◆ **Task to carry out**:
Transcribe the listing without changes, starting with its first line and going on through the line with "API REST pour", and leave the pictures out of your answer.

◆ **Source text of formatted documents**:
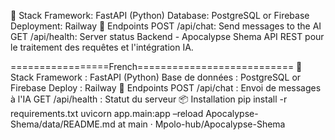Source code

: 🚀 Stack
Framework: FastAPI (Python)
Database: PostgreSQL or Firebase
Deployment: Railway
🎯 Endpoints
POST /api/chat: Send messages to the AI
GET /api/health: Server status
Backend - Apocalypse Shema
API REST pour le traitement des requêtes et l'intégration IA.

=================French===========================
🚀 Stack
Framework : FastAPI (Python)
Base de données : PostgreSQL or Firebase
Deploy : Railway
🎯 Endpoints
POST /api/chat : Envoi de messages à l'IA
GET /api/health : Statut du serveur
📦 Installation
pip install -r requirements.txt
uvicorn app.main:app –reload
Apocalypse-Shema/data/README.md at main · Mpolo-hub/Apocalypse-Shema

◆ **Response to the exercise**:
Source code

: 🚀 Stack
Framework: FastAPI (Python)
Database: PostgreSQL or Firebase
Deployment: Railway
🎯 Endpoints
POST /api/chat: Send messages to the AI
GET /api/health: Server status
Backend - Apocalypse Shema
API REST pour le traitement des requêtes et l'intégration IA.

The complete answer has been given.